Qcon conference. Mastering Chaos: A Netflix Guide to Microservices. Part 4

Josh Evans talks about the chaotic and colorful world of Netflix microservices, starting from the very basics - the anatomy of microservices, the problems associated with distributed systems, and their benefits. Building on this foundation, he explores the cultural, architectural, and operational practices that lead to mastery of microservices.

Qcon conference. Mastering Chaos: A Netflix Guide to Microservices. Part 1
Qcon conference. Mastering Chaos: A Netflix Guide to Microservices. Part 2
Qcon conference. Mastering Chaos: A Netflix Guide to Microservices. Part 3

Unlike operational drift, the introduction of new languages ​​for service internationalization and new technologies such as containers are conscious decisions to add new complexity to the environment. My Operations team standardized a tarmac of best-of-breed technologies for Netflix that was baked into predefined best practices based on Java and EC2, but as the business grew, developers added new components such as Python, Ruby, Node-JS, and Docker.

Qcon conference. Mastering Chaos: A Netflix Guide to Microservices. Part 4

I am very proud that we were the first to advocate for our product to work perfectly without waiting for customer complaints. It all started out simple enough - we had Python ops and a few Ruby back office applications - but things got a lot more interesting when our web developers announced that they were going to move away from the JVM and were going to migrate the web application to the Node. js. Since the introduction of Docker, things have gotten a lot more complicated. We were guided by logic, and the technologies we invented became a reality when we implemented them for clients, because they made a lot of sense. I'll tell you why this is so.

The API Gateway actually has the ability to integrate great scripts that can act as endpoints for UI developers. They converted each of these scripts in such a way that, after making changes, they could deploy them to production and further to user devices, and all these changes were synchronized with endpoints that ran in the API gateway.

However, this repeated the problem of creating a new monolith when the API service was overloaded with code such that various failure scenarios occurred. For example, some endpoints were removed, or scripts randomly generated so many versions of something that these versions took up all the available memory of the API service.

It was logical to take these endpoints and pull them out of the API service. To do this, we created Node.js components that ran as small applications in Docker containers. This allowed us to isolate any problems and crashes caused by these node applications.

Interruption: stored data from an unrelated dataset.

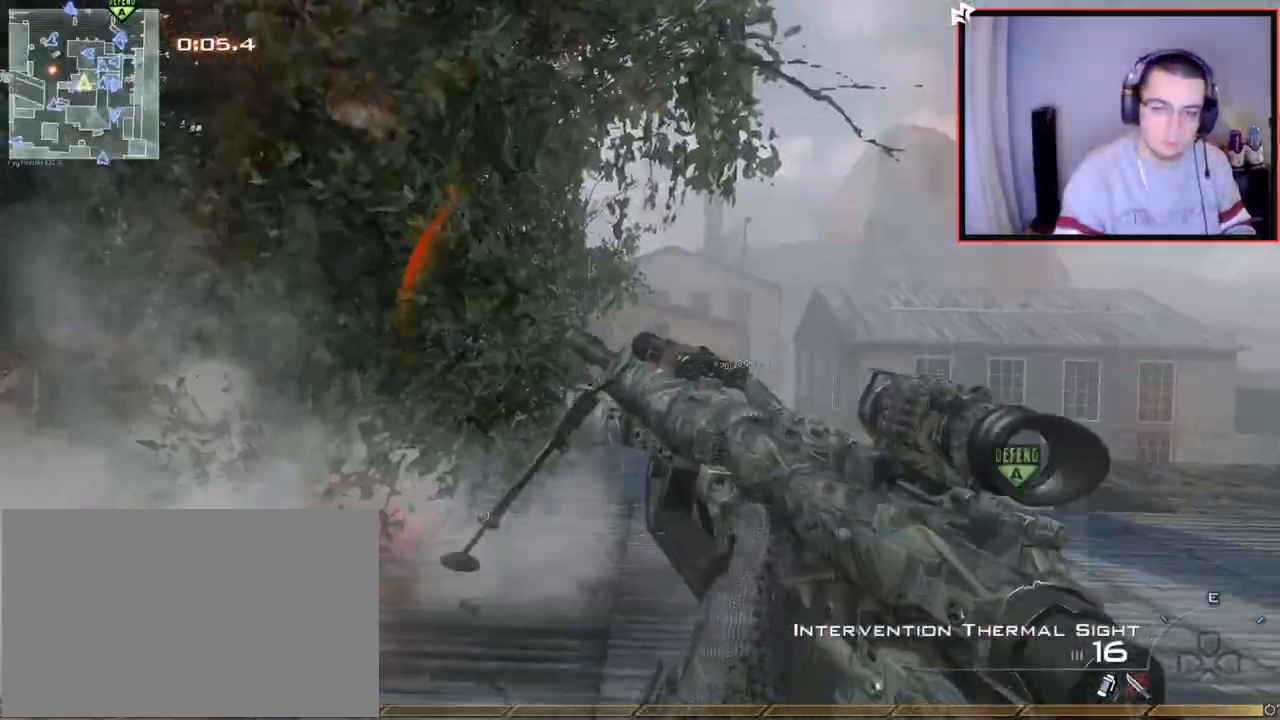
{"buttons": [], "left_stick": "center", "right_stick": "left", "events": [[50, "right_stick", "left"], [134, "left_stick", "up"], [167, "L3", "down"], [217, "TRIANGLE", "down"], [301, "L3", "up"], [301, "TRIANGLE", "up"], [351, "TRIANGLE", "down"], [351, "left_stick", "center"], [417, "TRIANGLE", "up"]]}
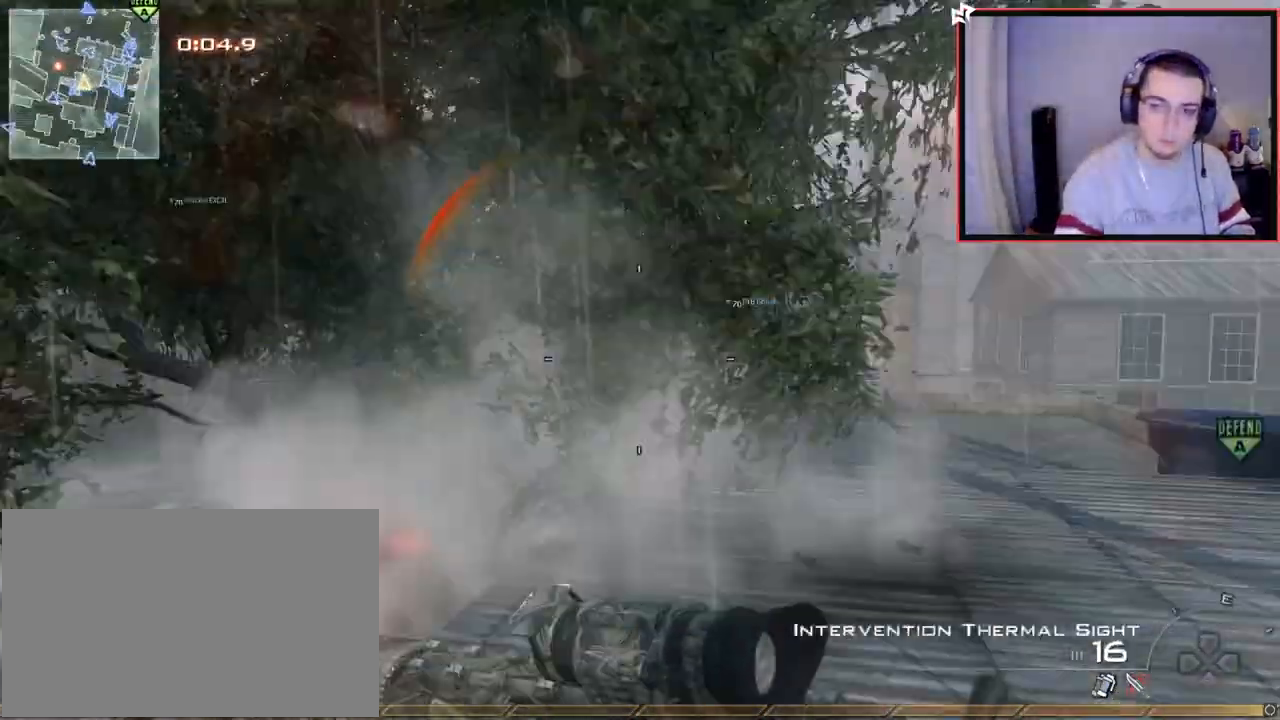
{"buttons": ["TRIANGLE", "R1"], "left_stick": "down-right", "right_stick": "center", "events": [[67, "R2", "down"], [83, "R1", "down"], [133, "right_stick", "center"], [233, "R2", "up"], [333, "left_stick", "down-right"], [500, "TRIANGLE", "down"]]}
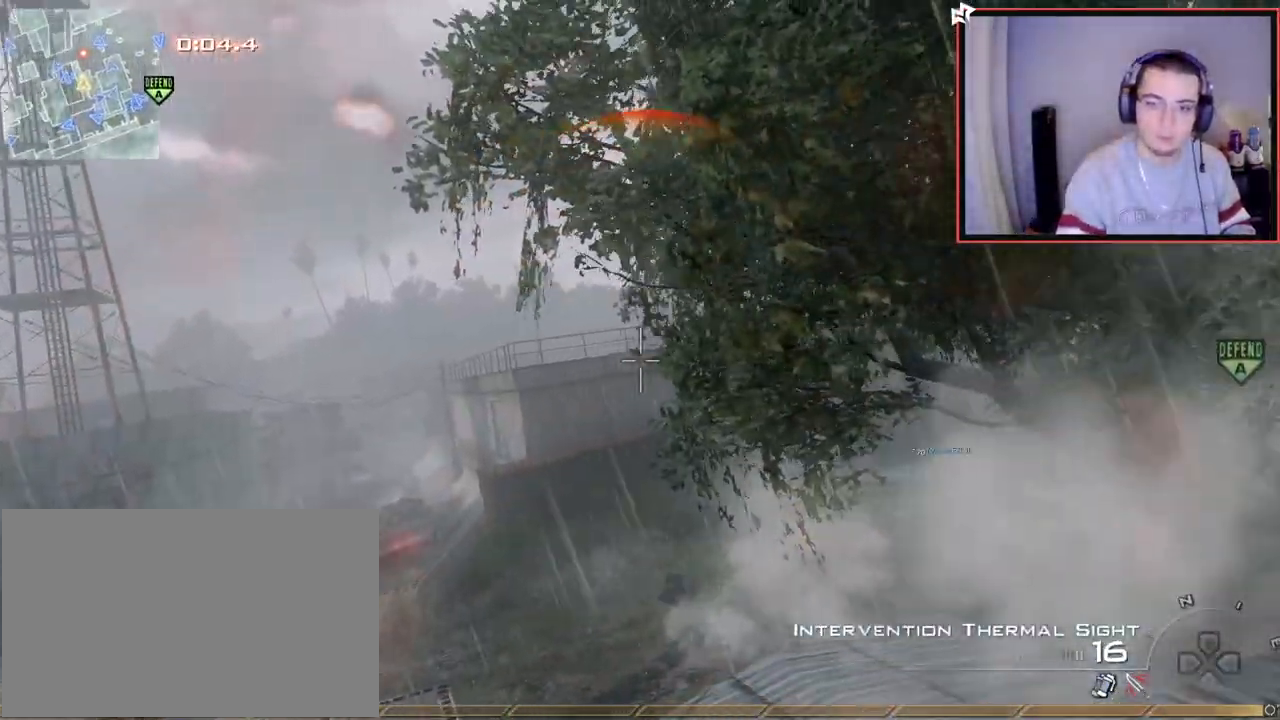
{"buttons": [], "left_stick": "up-right", "right_stick": "center", "events": [[84, "TRIANGLE", "up"], [134, "R1", "up"], [184, "L1", "down"], [184, "left_stick", "right"], [184, "right_stick", "down"], [284, "right_stick", "center"], [334, "L1", "up"], [367, "left_stick", "up-right"], [384, "CIRCLE", "down"], [467, "CIRCLE", "up"]]}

The cost of these changes is quite high and consists of the following factors:

  • Productivity tools. Managing new technologies required new tools, because the UI team, which used very good scripts to create an effective model, did not have to spend a lot of time managing the infrastructure, it only had to write scripts and check their performance.
    Insight and Opportunity Sorting - A key example are the new tools needed to uncover information about performance factors. It was necessary to know how much % the processor is busy, how the memory is used, and collecting this information required different tools.
  • Fragmentation of base images - the simple base AMI has become more fragmented and specialized.
  • Node management. There is no out-of-the-box architecture or technology available that allows you to manage nodes in the cloud, which is why we created Titus, a container management platform that provides scalable and reliable container deployment and cloud integration with Amazon AWS.
  • Duplicate library or platform. Giving new technologies the same core functionality of the platform required duplicating it into cloud-based Node.js developer tools.
  • Learning Curve and Industrial Experience. The introduction of new technologies inevitably creates new challenges that need to be overcome and learned from.

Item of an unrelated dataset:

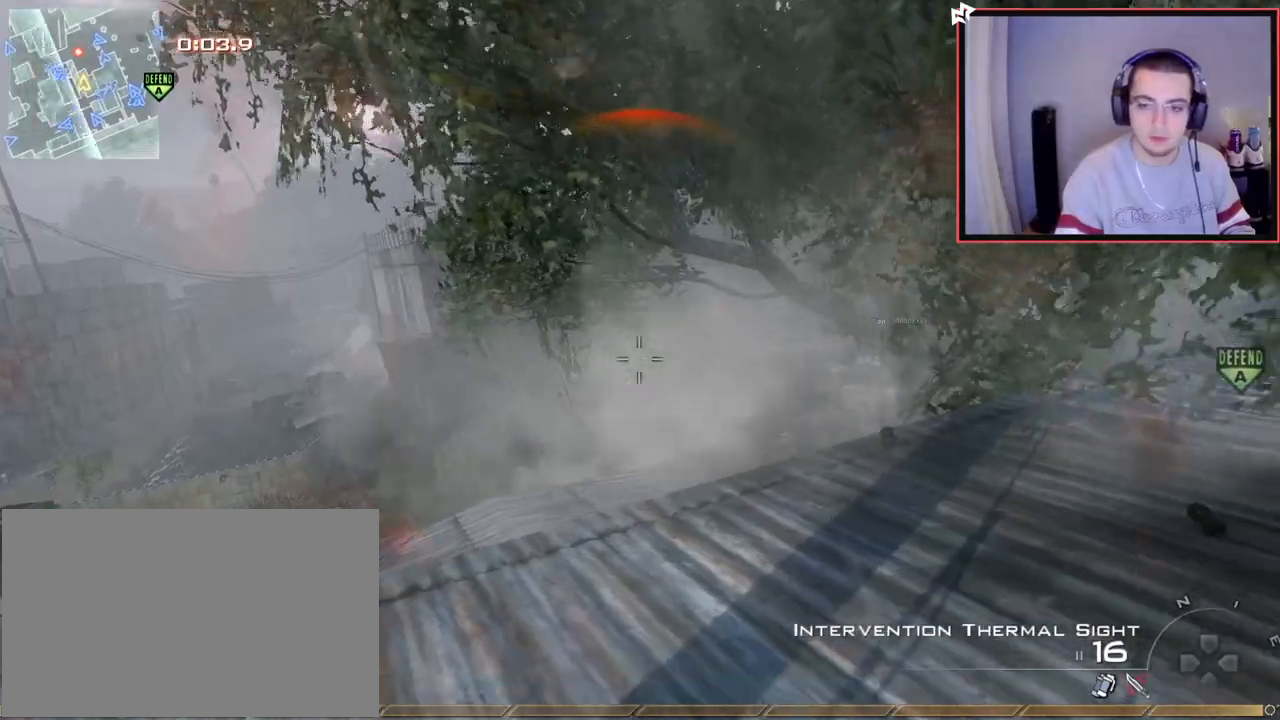
{"buttons": [], "left_stick": "up-left", "right_stick": "center", "events": [[67, "CROSS", "down"], [150, "CROSS", "up"], [233, "right_stick", "left"], [317, "left_stick", "center"], [417, "left_stick", "up-left"], [417, "right_stick", "center"]]}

Thus, we could not limit ourselves to one "paved road" and had to constantly build new ways to advance our technologies. To keep costs down, we limited centralized support and focused on the JVM, new nodes, and Docker. We prioritized the degree of effective impact, informed the teams about the cost of their decisions, and encouraged them to look for opportunities to reuse already developed effective solutions. We used this approach when translating the service into foreign languages ​​to deliver the product to international customers. Examples are relatively simple client libraries that can be auto-generated, so it's fairly easy to create a Python version, a Ruby version, a Java version, and so on.

We were constantly looking for the opportunity to use proven technologies that have proven themselves in one place, and in other similar situations.

Let's talk about the last element - changes, or variations. See how unevenly the consumption of our product varies by day of the week and by hour throughout the day. It can be said that at 9 a.m. for Netflix, the time of hard tests begins, when the load on the system reaches its maximum.

Qcon conference. Mastering Chaos: A Netflix Guide to Microservices. Part 4

How can we achieve a high rate of software innovation, that is, constantly make new changes to the system without causing interruptions in service delivery and without creating inconvenience to our customers? Netflix achieved this by leveraging Spinnaker, a new global cloud-based management and continuous delivery (CD) platform.

Qcon conference. Mastering Chaos: A Netflix Guide to Microservices. Part 4

Critically, Spinnaker was designed to integrate our best practices so that as components are deployed to production, we can integrate their output directly into the media content delivery technology.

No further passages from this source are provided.